T.A. PARIS 13 Mai 2014

Faute de s’insérer de manière cohérente dans le paysage urbain de la rue de Rivoli, une partie du projet de restructuration de la Samaritaine voit son permis de construire annulé par le Tribunal Administratif de Paris.

Note de M. Rémi GRAND :

Séparé en un « îlot Seine » et un « îlot Rivoli« , le projet de restructuration de la Samaritaine dans le premier arrondissement de Paris a fait l’objet de deux permis de construire, tous deux contestés devant le Tribunal Administratif.

Si le premier recours concernant l’îlot Seine n’a pas prospéré (v. TA Paris, 11 avr. 2014), le Tribunal a, par jugement du 13 mai 2014, annulé le permis de construire de sept étages sur trois niveaux de sous-sol à usage de commerce et de bureaux complété par la création de quarante logements sociaux.

Les requérants soutenaient que ce projet violait les dispositions du plan local d’urbanisme (PLU) de la ville en ce qu’il ne s’intégrait pas au tissu existant (art. UG 11.1-3 du PLU qui encadre l’insertion des constructions nouvelles en prévoyant néanmoins que « l’architecture contemporaine peut prendre place dans l’histoire de l’architecture parisienne« ).

Ce projet impliquait, en effet, la réalisation d’une façade sur la rue de Rivoli constituée de verre sérigraphié translucide qui, selon les données fournies dans le dossier de permis de construire par l’architecte, se présente comme « une double peau de verre finement ciselée, à l’ondulation douce […] abolissant la notion classique de façade au profit d’une fine membrane établissant une interface subtile entre l’intérieur et l’extérieur […] et réfléchissant dans ses plis les immeubles alentours tout en laissant deviner les nouvelles activités de la Samaritaine à travers un jeu subtil d’ondulations irrégulières et maîtrisées ».

Analysant le projet au regard des dispositions du PLU, le Tribunal a tout d’abord relevé « que le tissu urbain du quartier entourant la Samaritaine, dans lequel s’insèrent de nombreux monuments, certains exceptionnels ou emblématiques, est surtout constitué d’immeubles de pierre construits au XIXème et au début du XXème siècle pour les constructions bordant la rue de Rivoli, et au XVIIIème siècle pour les immeubles des rues adjacentes ;

Que si les ornementations et les rythmes de ces immeubles peuvent avoir varié suivant l’époque de construction, l’homogénéité de l’ensemble est assuré par l’emploi de la pierre de taille en façade, par un même traitement des toitures, en pente, en ardoise ou en zinc, par une unité des registres décoratifs notamment ceux des fenêtres et des balcons, et par une relative régularité des volumes ;

Que si des façades d’immeubles voisins de la Samaritaine comportent des éléments disparates, voire peu heureux, la cohérence d’ensemble du tissu urbain de la section commerciale et populaire de la rue de Rivoli a cependant été globalement préservée« .
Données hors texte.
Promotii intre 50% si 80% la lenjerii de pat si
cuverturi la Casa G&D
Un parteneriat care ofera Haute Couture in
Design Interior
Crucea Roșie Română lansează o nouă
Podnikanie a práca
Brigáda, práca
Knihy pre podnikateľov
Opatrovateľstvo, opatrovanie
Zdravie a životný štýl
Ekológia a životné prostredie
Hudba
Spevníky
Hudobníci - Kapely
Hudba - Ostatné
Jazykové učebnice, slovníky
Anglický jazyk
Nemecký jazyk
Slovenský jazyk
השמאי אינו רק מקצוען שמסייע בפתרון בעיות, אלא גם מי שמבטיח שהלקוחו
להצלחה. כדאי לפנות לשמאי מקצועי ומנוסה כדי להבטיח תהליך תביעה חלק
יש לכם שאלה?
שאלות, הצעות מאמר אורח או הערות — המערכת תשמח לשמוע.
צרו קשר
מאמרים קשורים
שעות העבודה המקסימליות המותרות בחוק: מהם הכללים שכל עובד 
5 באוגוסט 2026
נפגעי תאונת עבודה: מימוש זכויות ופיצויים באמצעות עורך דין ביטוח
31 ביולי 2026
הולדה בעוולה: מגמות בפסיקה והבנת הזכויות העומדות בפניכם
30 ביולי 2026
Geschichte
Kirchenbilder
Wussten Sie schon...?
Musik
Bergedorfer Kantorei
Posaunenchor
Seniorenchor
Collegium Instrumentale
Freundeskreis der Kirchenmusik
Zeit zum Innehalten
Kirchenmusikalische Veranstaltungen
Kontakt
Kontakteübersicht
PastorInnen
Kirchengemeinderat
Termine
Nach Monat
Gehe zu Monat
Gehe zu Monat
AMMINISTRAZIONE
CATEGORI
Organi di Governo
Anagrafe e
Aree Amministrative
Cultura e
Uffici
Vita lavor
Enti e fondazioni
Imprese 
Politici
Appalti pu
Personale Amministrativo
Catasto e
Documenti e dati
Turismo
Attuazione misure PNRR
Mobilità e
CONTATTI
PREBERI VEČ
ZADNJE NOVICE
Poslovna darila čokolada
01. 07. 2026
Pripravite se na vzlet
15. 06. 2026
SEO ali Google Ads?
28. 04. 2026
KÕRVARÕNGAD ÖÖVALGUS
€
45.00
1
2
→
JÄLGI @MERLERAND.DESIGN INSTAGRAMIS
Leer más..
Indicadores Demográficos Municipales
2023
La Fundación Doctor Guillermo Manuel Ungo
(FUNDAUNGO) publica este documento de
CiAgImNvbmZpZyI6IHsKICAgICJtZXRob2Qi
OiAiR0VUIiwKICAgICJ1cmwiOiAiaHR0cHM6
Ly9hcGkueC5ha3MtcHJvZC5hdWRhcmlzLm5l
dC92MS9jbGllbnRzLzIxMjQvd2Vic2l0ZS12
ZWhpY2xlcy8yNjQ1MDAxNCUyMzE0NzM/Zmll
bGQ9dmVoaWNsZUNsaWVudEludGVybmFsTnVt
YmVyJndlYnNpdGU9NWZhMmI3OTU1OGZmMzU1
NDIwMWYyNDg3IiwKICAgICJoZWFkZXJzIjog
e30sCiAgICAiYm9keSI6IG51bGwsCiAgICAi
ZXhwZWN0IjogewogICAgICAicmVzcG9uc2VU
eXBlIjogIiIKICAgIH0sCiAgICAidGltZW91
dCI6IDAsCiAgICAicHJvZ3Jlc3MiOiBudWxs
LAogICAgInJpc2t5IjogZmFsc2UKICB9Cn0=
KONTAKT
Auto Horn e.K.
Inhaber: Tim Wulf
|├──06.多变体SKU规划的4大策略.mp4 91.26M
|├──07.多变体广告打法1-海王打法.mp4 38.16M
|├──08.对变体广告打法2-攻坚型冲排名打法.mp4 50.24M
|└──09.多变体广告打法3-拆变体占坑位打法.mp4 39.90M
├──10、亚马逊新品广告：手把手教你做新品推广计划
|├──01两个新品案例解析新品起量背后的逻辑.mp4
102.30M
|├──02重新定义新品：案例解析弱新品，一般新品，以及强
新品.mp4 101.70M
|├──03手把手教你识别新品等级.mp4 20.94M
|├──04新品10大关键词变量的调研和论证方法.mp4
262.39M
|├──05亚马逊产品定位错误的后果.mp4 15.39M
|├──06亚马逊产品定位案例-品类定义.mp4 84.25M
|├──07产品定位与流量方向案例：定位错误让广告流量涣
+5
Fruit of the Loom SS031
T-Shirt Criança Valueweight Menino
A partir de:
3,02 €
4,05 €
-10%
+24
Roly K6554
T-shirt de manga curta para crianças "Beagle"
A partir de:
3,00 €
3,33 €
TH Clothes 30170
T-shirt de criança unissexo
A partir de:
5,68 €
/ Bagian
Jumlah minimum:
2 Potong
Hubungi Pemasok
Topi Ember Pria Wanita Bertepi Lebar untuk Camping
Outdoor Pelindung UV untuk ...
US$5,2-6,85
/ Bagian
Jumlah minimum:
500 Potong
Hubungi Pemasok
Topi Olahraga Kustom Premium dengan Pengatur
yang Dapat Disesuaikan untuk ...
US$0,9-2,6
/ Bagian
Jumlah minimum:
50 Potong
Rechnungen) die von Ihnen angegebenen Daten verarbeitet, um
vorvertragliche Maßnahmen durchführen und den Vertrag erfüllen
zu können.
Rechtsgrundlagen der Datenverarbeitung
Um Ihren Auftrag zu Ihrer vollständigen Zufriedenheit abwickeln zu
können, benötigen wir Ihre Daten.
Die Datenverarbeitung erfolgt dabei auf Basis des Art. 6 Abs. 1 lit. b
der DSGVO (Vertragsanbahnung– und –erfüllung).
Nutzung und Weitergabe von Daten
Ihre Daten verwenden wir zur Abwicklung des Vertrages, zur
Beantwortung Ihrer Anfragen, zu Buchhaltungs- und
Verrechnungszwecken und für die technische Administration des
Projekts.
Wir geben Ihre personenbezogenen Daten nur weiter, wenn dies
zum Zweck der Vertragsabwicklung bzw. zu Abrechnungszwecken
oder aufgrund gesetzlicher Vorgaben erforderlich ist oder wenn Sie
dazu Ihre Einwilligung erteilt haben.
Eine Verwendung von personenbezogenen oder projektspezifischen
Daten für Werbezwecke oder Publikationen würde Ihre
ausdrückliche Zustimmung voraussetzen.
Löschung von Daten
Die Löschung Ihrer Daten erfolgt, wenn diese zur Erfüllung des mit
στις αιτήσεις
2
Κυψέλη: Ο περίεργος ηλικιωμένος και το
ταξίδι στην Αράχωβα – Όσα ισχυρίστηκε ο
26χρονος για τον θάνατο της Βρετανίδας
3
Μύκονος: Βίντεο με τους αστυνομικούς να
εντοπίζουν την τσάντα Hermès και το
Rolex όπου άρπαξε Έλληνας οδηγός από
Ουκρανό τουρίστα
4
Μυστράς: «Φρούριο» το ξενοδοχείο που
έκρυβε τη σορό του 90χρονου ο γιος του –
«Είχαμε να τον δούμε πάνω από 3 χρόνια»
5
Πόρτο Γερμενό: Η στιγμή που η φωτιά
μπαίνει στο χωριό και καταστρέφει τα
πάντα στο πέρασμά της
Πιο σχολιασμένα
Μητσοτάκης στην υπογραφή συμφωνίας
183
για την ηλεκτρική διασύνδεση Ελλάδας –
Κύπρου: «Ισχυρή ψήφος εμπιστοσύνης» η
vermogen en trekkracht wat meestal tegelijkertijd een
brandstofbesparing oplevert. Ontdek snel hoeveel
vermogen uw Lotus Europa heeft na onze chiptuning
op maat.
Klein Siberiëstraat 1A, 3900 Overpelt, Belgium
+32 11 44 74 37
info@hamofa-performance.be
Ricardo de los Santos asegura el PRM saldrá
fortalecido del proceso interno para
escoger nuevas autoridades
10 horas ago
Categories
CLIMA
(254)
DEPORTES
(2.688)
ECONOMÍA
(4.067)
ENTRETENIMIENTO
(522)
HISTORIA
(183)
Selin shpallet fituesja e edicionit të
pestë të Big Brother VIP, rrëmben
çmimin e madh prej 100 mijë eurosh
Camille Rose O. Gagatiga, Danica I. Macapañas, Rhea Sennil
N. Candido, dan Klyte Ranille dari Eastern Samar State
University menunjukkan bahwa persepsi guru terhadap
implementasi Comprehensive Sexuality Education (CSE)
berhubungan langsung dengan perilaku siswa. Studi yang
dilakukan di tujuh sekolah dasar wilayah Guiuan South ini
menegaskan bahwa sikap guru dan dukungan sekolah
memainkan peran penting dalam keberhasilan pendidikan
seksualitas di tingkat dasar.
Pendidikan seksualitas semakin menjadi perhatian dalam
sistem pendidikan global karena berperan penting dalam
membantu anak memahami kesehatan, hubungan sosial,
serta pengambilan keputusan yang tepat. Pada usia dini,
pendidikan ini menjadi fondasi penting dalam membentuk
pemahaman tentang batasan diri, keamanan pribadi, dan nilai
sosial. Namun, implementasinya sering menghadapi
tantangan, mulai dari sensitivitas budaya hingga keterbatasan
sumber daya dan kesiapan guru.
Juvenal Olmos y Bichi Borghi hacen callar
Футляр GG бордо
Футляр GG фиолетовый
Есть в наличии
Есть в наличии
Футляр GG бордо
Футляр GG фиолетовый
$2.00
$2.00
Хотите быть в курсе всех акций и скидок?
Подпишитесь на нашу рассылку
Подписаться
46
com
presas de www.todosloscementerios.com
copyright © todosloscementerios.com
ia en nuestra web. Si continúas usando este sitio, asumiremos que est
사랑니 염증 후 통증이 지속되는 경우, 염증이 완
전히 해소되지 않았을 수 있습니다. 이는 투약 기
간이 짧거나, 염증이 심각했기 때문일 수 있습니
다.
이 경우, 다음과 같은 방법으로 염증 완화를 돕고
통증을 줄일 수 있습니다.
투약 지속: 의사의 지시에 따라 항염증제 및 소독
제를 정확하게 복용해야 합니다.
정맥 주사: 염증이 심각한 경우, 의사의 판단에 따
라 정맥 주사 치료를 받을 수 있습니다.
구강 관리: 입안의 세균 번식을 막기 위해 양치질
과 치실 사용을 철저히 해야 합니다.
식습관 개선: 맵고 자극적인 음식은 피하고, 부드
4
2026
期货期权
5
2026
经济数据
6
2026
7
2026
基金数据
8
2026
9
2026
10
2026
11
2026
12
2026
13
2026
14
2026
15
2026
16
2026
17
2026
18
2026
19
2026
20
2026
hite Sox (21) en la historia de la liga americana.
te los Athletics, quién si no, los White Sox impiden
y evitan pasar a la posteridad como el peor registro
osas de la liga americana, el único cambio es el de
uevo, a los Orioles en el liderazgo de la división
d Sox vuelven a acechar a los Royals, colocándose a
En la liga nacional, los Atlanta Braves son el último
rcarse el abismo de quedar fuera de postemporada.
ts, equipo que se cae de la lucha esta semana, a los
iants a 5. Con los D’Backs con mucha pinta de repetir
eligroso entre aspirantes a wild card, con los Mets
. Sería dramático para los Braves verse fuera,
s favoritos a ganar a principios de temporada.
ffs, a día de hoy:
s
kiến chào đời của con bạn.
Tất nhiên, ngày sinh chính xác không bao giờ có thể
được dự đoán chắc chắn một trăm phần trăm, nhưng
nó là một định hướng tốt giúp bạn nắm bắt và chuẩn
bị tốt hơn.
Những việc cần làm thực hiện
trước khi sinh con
Analysant le moyen tiré du défaut d’insertion du projet dans son environnement urbain, le Tribunal considère « que si la notice architecturale indique que la façade relève d’une « architecture sensible, immatérielle et fluide », les documents graphiques ne confirment pas totalement cette impression ;

Qu’il ressort de la présentation qu’en a donné l’architecte dans le cadre de l’enquête publique que si le « voile de soie » recouvrant les boutiques du rez-de-chaussée et du premier étage « sera pratiquement translucide », la sérigraphie de la façade des étages supérieurs sera plus opaque en sorte que soit caché l’intérieur des bureaux ;

Qu’il ne ressort pas davantage des pièces du dossier que « les ondulations de la façade reproduisent le rythme des bâtiments de la rue de Rivoli » comme le soutiennent les auteurs du projet ;

Que le choix d’une façade ondulante exclusivement réalisée en verre compromet l’insertion de la construction nouvelle dans une artère représentative de l’urbanisme du XIXème siècle bordé d’immeubles de pierre où la notion classique de façade n’a pas été abolie, et ne contribue guère à mettre en valeur les édifices environnants ;

Que la juxtaposition de cette ample façade de couleur blanche, de 73 m de long et 25 m de hauteur, quasiment dépourvue d’ouvertures, sans autre élément décoratif que les ondulations verticales du verre sérigraphié, et d’immeubles parisiens en pierre, variés par traditionnels, apparaît dissonante ».

Le permis de construire est donc annulé par le Tribunal, la ville de Paris ayant déjà annoncé son intention d’interjeter appel.